For many years, the Electrical Appliance Safety Testing Industry has been growing in Australia. This has been predominately driven by an increasing understanding within industry of the need for higher awareness of electrical safety and due diligence. Workplace Health and Safety legislation and regulations, combined with Australian Standard publications, have helped define employer’s obligations and have provided framework for ongoing legislative compliance.
As a result, businesses have responded to employers needs for electrical testing service provision, and an industry - specifically servicing these requirements has formed. Over the past 15 years this has grown from a handful of local service providers, to a nationwide industry consisting of sole traders through to nationally operating organisations and franchise networks.

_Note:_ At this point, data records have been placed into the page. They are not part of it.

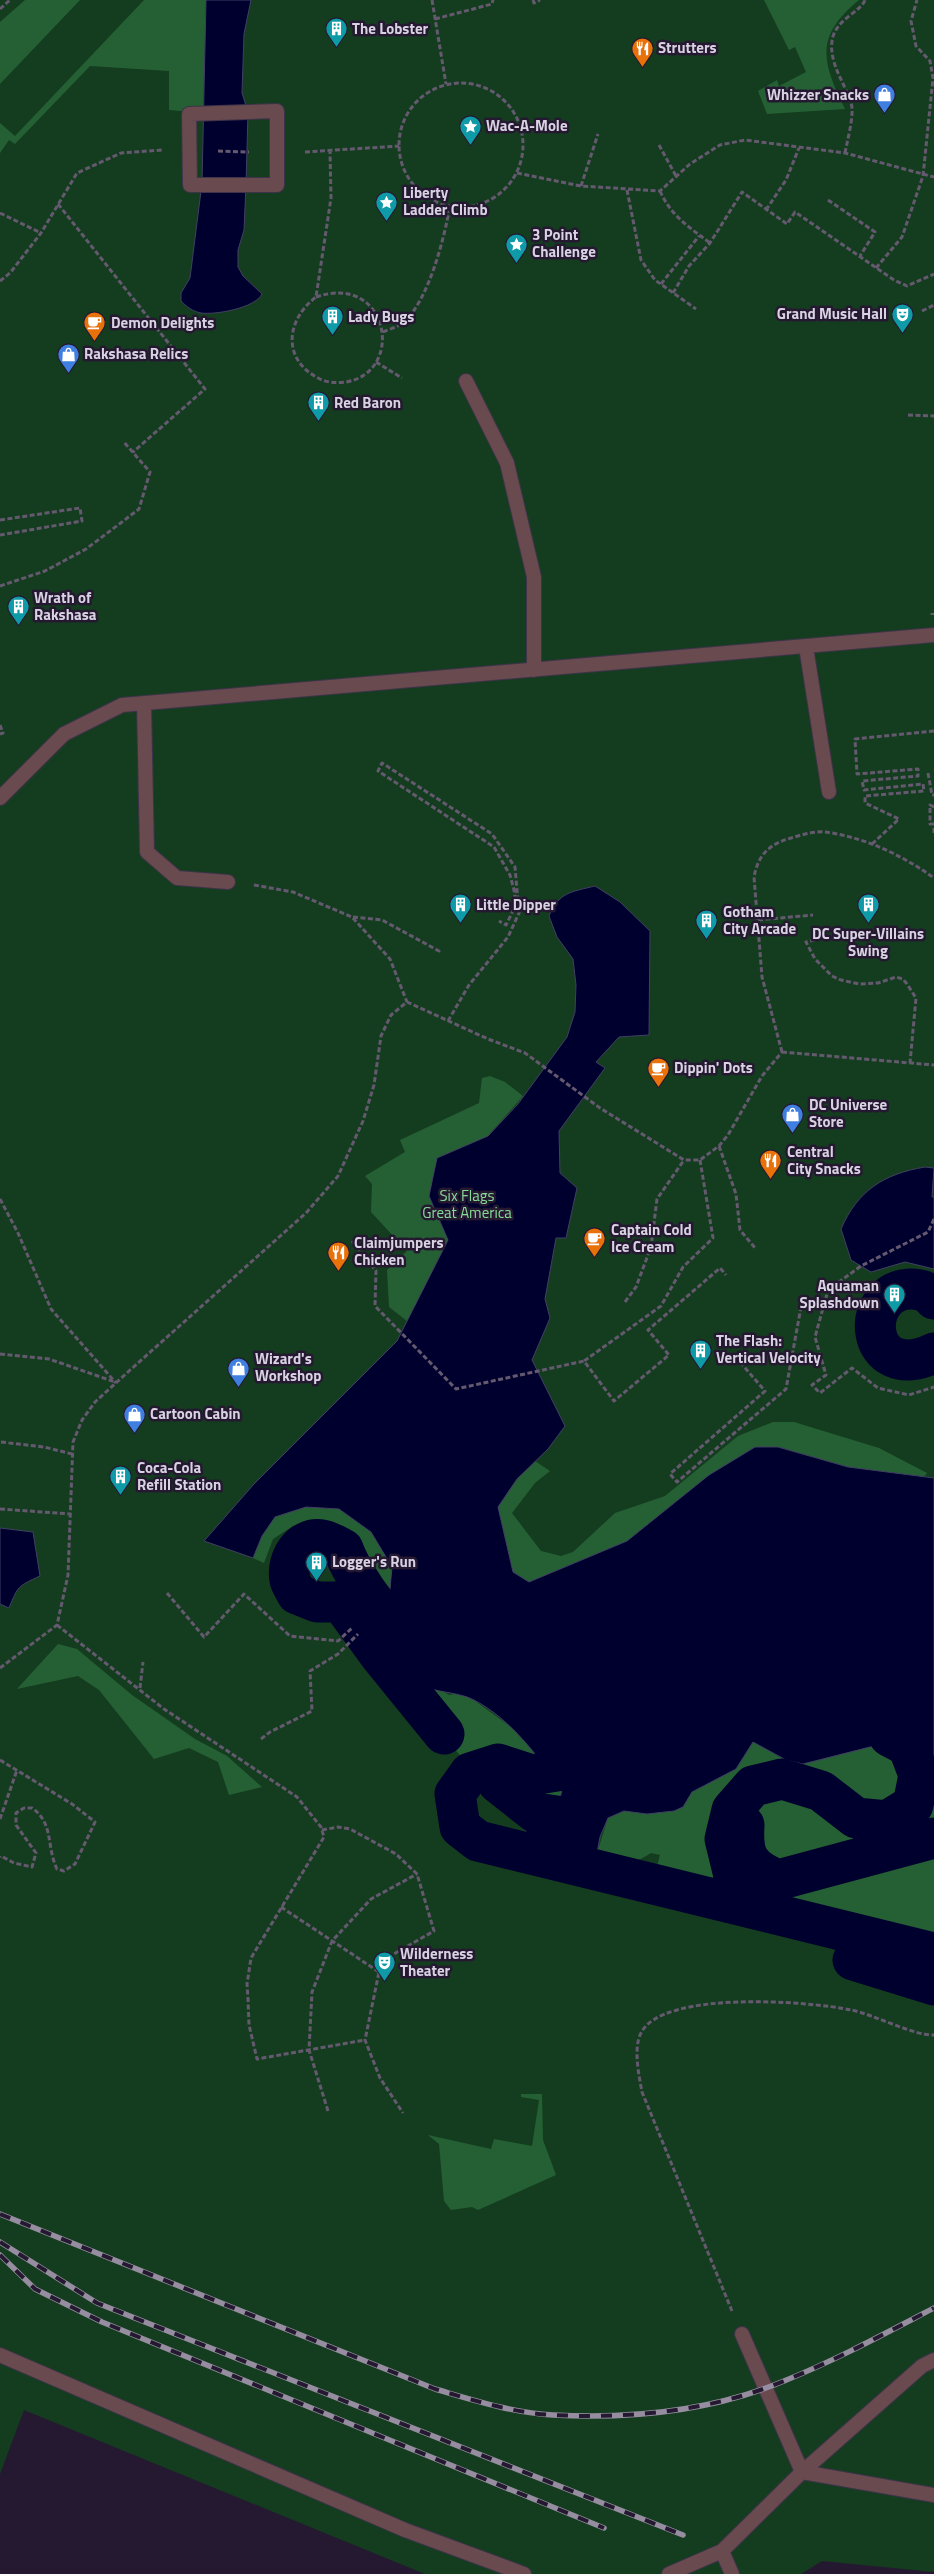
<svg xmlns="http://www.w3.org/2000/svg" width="934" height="2574" viewBox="0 0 934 2574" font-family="'Titillium Web',sans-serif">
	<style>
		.green { fill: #143d1f }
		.forest { fill: #256034 }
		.water { fill: #00002e; stroke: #413f64 }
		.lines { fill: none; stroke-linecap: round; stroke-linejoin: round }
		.canal { stroke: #00002e; stroke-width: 41 }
		.service-casing { stroke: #3e334a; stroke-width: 16 }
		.pedestrian-casing { stroke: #3e334a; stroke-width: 16 }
		.path { stroke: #64596f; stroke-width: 3; stroke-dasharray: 5 2.5; stroke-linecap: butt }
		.service { stroke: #684a4f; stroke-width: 14 }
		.pedestrian { stroke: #684a4f; stroke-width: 14 }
		.tram { stroke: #968da0; stroke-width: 1 }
		.rail-casing { stroke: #968da0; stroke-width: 5.5 }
		.rail { stroke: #251931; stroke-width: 4; stroke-dasharray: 11; stroke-linecap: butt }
		.labels { text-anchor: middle; stroke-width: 5; stroke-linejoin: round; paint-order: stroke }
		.poi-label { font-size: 15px; font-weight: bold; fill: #d9d2e3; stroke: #251931; text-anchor: start }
		.park-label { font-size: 15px; fill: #87db98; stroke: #251931 }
	</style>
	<rect width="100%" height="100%" fill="#251931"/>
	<path class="green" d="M0,0H934V2572L822,2561L801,2574H425L24,2410L0,2474Z"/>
	<path class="forest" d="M25,0H80L0,84V22Z
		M144,0H206L203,113L169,110V71L90,66L15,144L9,140L0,153V123L15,136Z
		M764,0H859C814,37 822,62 845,109L767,114L758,91L777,80L779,86L806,72L795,47L789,50Z
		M490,1076L505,1082L523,1096L488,1136L437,1158L429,1196L448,1240L407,1321L389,1307L387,1270L407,1251L371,1212L372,1184L365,1176L405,1152L400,1140L479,1103L482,1078Z
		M773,1422H794L879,1448L927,1473L924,1477L848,1467L779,1447L709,1475L627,1541L529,1582L513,1572L498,1507L517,1479L535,1461L550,1471L535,1483L512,1513L541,1551L561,1556L573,1552L615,1513L665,1496L738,1436Z
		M306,1507L339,1509L371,1532L392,1567L388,1612L361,1605L369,1575L362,1544L344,1527L317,1519L293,1526L273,1539L264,1563L253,1558L262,1536L275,1517Z
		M58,1644L77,1649L132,1695L195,1739L227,1756L262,1787L229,1795L218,1762L189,1748L154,1759L99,1690L78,1676L17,1689Z
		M415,1681L427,1688L439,1689L449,1695L459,1693L475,1701L518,1732L562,1789L558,1809L538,1810L472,1768L423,1715L434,1705L407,1684Z
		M753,1742L786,1760L874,1746C900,1750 916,1776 934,1795V1978L829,1946L749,1916L631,1888L636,1874L654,1878L660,1855L651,1853C624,1870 624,1861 597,1853L608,1818L624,1811L647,1814L674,1811L683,1807L692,1792L736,1769Z
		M521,2094H542L543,2140L556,2175L478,2210L472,2207L451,2210L444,2201L439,2144L428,2135L491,2149L494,2139L532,2146L539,2100L521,2097Z"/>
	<path class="water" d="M206,0H251L244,34L242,93L248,112L246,185L244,230L238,250V267L243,276L262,294C255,308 216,315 201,313C192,311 187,307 181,301V293L190,278L202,183Z
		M595,886L620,902L650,931L649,1035L619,1037L596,1062L605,1068L559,1131L560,1173L577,1188L566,1238H556L545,1299L550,1318L532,1360L565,1426L548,1449L517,1479L498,1507L513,1572L529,1582L627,1541L709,1475L755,1447H778L848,1467L934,1478V1794C916,1776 900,1750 874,1746L803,1764L786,1760L753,1742L736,1769L692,1792L683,1807L674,1811L647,1814L624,1811L608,1818L600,1837L591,1885L548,1871L516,1814L558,1809L562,1789C537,1756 512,1720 474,1700C458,1691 426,1693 414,1680C408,1674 404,1664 400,1657C388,1638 377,1621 361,1605L388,1611L392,1567L371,1532L339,1509L306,1507L275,1517L262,1536L253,1558L204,1541L254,1484L397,1341L448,1240L429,1196L437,1158L488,1136L518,1104L567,1037L575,1012L576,985L573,959L557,937L549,916C559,892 571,892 595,886Z
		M925,1167L934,1168L932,1197H934V1269L905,1262L871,1272L851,1260L841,1229C858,1190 884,1174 925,1167Z
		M0,1528L33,1532L40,1576C18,1586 18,1586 9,1608L0,1604Z"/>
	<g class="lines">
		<path class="canal" d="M934,1299C928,1291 920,1289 911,1289C858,1289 863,1386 934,1353
			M425,1641C395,1641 352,1575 343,1549C337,1546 329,1541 322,1540C300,1536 286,1561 290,1580C291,1584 295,1590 297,1594L317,1602H341L379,1654L444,1734
			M588,1742L575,1768L532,1775L498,1764L470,1773L455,1794L460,1827L478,1841L934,1953
			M498,1783L536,1813L570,1818L584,1807
			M744,1825C742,1856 748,1868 778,1880L934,1838
			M736,1884L725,1839L732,1810L753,1786L782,1779L821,1791L856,1818L887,1821L913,1805L919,1775L908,1746L889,1736
			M853,1960L934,1985"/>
		<defs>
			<path id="service" d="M466,381L507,463L534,577V670
				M806,647L829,792
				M144,703L147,852L177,878L228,882
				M0,798L64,734L122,705L934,635
				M742,2334L802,2472L934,2495
				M0,2355L405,2530L524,2574
				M722,2551L732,2574
				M669,2574L722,2551L802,2472L922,2366L934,2360"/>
			<path id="pedestrian" d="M277,111V185H190L189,114Z"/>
		</defs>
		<use href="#service" class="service-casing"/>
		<use href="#pedestrian" class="pedestrian-casing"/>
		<path class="path" d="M432,0L446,84
			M533,0L534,3L540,0
			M0,9L10,0
			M435,19L492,4L493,0
			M399 145a62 62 0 1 1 124 0a62 62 0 1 1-124 0Z
			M659,145L676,176
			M218,151L249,152
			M305,152L399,146
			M845,153C847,142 855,113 851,103C845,83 829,64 832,41C835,19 861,12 865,0
			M517,173L581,186L660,191L690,164L720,145L745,140L845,153L934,177
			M581,186L598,134
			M627,190L641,260L655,280L696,309
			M660,191C671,216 689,227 710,243
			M828,200L875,232L860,256
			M58,204L205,389L133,452
			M766,210L786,180L799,148
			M0,213L41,233
			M876,268L902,237L923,176L933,78L930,61L916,46L911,21L917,0
			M0,281L10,273L41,233L77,173L121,153L162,150
			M661,284L699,236
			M673,293L689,266L710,243L742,192L787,224L795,212L894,280L907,286L934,274
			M316,297C389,272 406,372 346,382C337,383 328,383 320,379C281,360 286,320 316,297L331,198L330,152
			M922,311L934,305
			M383,332C389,329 399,327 404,322C429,299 444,239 450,206
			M376,362L402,378
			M908,415L934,416
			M0,520L80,508L82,521L0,535
			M0,586L45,571L86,549L122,522L139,509L150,472L123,441
			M0,725L3,733L0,734
			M928,773L932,795H934
			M934,807L930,805V824H934
			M934,828V833
			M872,844L899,819L865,803V796L924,791L923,784L864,790L862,781L918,776V769L857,774L855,739L934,731
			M254,885L293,892L352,917L390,959L407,1002
			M353,917L382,920L439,951L440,948
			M758,920L813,915
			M815,940L806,942L815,959L832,976L841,980L859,984L878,983L896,977L903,979L907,984L916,998L910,1063
			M448,1021L469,985L508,937L519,913L515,867L492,834L382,763L378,771L494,847L510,875L514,890L516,905L506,925L499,921
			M782,1052L762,977L754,877C758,855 769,844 791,838C801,835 814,831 825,832C864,837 902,855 934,878
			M782,1052L934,1065
			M719,1146L736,1194L740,1230L756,1249
			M700,1160L713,1238L683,1267L661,1306L584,1361L614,1401L669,1355L648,1330L720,1268L726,1275
			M0,1199L18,1233L51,1309L116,1383
			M934,1219L928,1232L861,1266L828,1290L815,1337L826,1375L812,1385L820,1393L852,1368L878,1388L909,1395L934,1387
			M352,1241L376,1271L375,1306L456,1389L584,1361
			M625,1302L636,1287L651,1247L657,1199L684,1160
			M0,1354L49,1359L115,1382
			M740,1362L765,1391L670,1474L677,1482L786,1389L801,1307
			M1,1442L44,1447L72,1454
			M0,1509L71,1514
			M167,1593L204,1637L244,1594L290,1636L338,1641L352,1628
			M57,1625L164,1709L297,1797L321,1827L324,1837L251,1958L247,1984L248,1999L249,2025L257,2059L365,2040
			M0,1668L57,1625L68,1575L73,1442L82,1420L95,1402L129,1371L306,1213L338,1176L363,1121L374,1085L381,1036L391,1015L407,1002L488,1039L525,1053L600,1108L684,1160H700L719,1146L728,1135L762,1076L782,1052
			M140,1688L143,1662
			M261,1739L270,1732L312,1711L310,1671L338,1654L358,1634
			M0,1760L72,1804L95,1822L75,1864L64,1871L57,1869C46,1846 54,1823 32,1808H24L16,1813V1825L36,1853L32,1867L14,1863L1,1856L0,1857
			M0,1819L17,1770
			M322,1830L338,1827L350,1829L396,1854L417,1874L434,1931L392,1955L379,1972L365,2040L380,2078L403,2113
			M281,1907L379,1972
			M328,2111L309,2050L312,1992L332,1941L371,1899L417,1874
			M732,2311L642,2092C639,2076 633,2048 641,2033C662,1990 809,2001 851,2010C873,2014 914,2036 934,2035"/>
		<use href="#service" class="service"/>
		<use href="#pedestrian" class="pedestrian"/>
		<path class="tram" d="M931,614H934"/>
		<defs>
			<path id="rail" d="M0,2214L435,2389C473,2400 513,2413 553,2415C630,2419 712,2411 784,2381C836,2360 884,2334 934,2308
				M0,2242L97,2303L683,2535
				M0,2255L35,2289L102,2322L604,2528"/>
		</defs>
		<use href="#rail" class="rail-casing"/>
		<use href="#rail" class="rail"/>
	</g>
	<defs>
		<symbol id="building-pin" viewBox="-11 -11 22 30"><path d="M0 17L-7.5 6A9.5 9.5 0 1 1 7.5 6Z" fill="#0f9aa8" stroke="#251931"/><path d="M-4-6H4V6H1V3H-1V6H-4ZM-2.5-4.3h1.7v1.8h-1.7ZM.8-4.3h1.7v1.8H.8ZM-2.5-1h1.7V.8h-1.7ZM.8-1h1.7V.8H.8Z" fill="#fff"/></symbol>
		<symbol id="restaurant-pin" viewBox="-11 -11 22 30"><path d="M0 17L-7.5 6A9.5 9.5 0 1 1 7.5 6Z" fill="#e8710a" stroke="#251931"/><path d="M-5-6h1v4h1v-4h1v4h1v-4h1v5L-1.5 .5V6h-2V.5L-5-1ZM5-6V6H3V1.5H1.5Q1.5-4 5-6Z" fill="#fff"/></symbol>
		<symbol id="shop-pin" viewBox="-11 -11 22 30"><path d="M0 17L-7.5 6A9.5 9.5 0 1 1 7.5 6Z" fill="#3f7fe0" stroke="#251931"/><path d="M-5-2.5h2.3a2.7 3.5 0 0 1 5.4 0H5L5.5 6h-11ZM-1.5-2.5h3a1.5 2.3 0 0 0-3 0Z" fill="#fff"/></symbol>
		<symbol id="sight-pin" viewBox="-11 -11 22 30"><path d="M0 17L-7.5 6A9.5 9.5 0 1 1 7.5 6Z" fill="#0f9aa8" stroke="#251931"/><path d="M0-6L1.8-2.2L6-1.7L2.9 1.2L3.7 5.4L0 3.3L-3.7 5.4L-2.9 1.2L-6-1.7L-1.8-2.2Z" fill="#fff"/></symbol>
		<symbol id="theatre-pin" viewBox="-11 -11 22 30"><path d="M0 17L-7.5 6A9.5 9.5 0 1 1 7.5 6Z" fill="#0f9aa8" stroke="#251931"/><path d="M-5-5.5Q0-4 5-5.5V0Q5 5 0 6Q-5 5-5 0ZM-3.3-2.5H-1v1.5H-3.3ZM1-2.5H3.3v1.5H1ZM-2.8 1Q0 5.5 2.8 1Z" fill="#fff"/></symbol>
		<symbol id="cafe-pin" viewBox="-11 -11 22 30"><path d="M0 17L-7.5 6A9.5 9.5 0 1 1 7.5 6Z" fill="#e8710a" stroke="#251931"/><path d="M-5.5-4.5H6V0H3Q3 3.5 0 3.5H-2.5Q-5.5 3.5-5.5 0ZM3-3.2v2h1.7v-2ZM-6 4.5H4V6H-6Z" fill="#fff"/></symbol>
	</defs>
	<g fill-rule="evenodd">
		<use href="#building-pin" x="324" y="16" width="25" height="34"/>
		<use href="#restaurant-pin" x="630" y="36" width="25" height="34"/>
		<use href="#shop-pin" x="872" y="82" width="25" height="34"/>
		<use href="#sight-pin" x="458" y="114" width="25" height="34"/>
		<use href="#sight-pin" x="374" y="190" width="25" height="34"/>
		<use href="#sight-pin" x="504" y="232" width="25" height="34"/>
		<use href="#theatre-pin" x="890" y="302" width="25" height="34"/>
		<use href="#building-pin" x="320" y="304" width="25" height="34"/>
		<use href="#cafe-pin" x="82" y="310" width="25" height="34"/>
		<use href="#shop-pin" x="56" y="342" width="25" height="34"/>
		<use href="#building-pin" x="306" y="390" width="25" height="34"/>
		<use href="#building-pin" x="6" y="594" width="25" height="34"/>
		<use href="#building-pin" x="448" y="892" width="25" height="34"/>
		<use href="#building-pin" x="856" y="892" width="25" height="34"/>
		<use href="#building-pin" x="694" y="908" width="25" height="34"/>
		<use href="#cafe-pin" x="646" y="1056" width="25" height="34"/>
		<use href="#shop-pin" x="780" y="1102" width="25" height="34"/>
		<use href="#restaurant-pin" x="758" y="1148" width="25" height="34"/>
		<use href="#cafe-pin" x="582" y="1226" width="25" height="34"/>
		<use href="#restaurant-pin" x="326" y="1240" width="25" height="34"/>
		<use href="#building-pin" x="882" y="1282" width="25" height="34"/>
		<use href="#building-pin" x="688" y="1338" width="25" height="34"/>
		<use href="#shop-pin" x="226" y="1356" width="25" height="34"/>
		<use href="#shop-pin" x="122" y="1402" width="25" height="34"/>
		<use href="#building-pin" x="108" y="1464" width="25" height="34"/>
		<use href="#building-pin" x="304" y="1550" width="25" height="34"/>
		<use href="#theatre-pin" x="372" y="1950" width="25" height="34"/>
	</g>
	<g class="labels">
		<g class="poi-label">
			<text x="352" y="34">The Lobster</text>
			<text x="658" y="53">Strutters</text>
			<text x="869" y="100" text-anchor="end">Whizzer Snacks</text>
			<text x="486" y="131">Wac-A-Mole</text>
			<text x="403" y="198">Liberty<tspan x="403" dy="17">Ladder Climb</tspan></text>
			<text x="532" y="240">3 Point<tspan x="532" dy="17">Challenge</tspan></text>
			<text x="887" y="319" text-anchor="end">Grand Music Hall</text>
			<text x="348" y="322">Lady Bugs</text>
			<text x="111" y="328">Demon Delights</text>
			<text x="84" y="359">Rakshasa Relics</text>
			<text x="334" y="408">Red Baron</text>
			<text x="34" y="603">Wrath of<tspan x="34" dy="17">Rakshasa</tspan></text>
			<text x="476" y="910">Little Dipper</text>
			<text x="723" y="917">Gotham<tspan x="723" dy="17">City Arcade</tspan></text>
			<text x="868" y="939" text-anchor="middle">DC Super-Villains<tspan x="868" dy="17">Swing</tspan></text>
			<text x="674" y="1073">Dippin' Dots</text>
			<text x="809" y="1110">DC Universe<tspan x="809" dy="17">Store</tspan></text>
			<text x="787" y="1157">Central<tspan x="787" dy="17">City Snacks</tspan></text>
			<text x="611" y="1235">Captain Cold<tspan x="611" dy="17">Ice Cream</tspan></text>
			<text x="354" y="1248">Claimjumpers<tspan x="354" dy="17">Chicken</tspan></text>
			<text x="879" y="1291" text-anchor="end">Aquaman<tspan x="879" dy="17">Splashdown</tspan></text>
			<text x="716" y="1346">The Flash:<tspan x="716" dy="17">Vertical Velocity</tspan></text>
			<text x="255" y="1364">Wizard's<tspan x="255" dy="17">Workshop</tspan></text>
			<text x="150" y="1419">Cartoon Cabin</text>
			<text x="137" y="1473">Coca-Cola<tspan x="137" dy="17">Refill Station</tspan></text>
			<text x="332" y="1567">Logger's Run</text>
			<text x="400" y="1959">Wilderness<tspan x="400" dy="17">Theater</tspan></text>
		</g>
		<g class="park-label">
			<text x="467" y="1201">Six Flags<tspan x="467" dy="17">Great America</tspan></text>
		</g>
	</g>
</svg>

While generally very high levels of service are provided across Australia, an absence of formal licensing requirements and service provider regulation (in some states) have resulted in varying levels of competence and professionalism.
For many years, industry professionals have voiced the requirement for a central industry association. Their aim was to form an association with the goal to share best practise to improve the quality and skills of service provision, to provide a central point of communication for service providers and to establish a peak body to represent the growing industry. Unfortunately, due to the previously fragmented nature of the industry, previous attempts to create such an association have failed.
In March 2013 the Department of Justice and Attorney-General – Queensland commenced a review of the QLD Electrical Safety Regulation and issued a Regulatory Impact Statement. The aim of this review was to reduce regulatory red-tape through the proposed removal of the requirement to test and inspect appliances from Queensland Regulations.
Fearing this proposal would lead to diminished workplace safety and possible deaths due to poor electrical safety standards, a handful service and equipment providers combined resources to vehemently oppose the changes. Through open communication and liaison with government regulators, lobbying proved successful and the proposed changes were scrapped.
Communication channels between service providers had now opened and it was decided to leverage the momentum generated by the electrical regulation review to form the National Electrical Safety Testing Association. The inaugural meeting of the association was held in Brisbane in September 2013. At this time, committee members were determined, and the association became incorporated as of Friday 1st December 2013.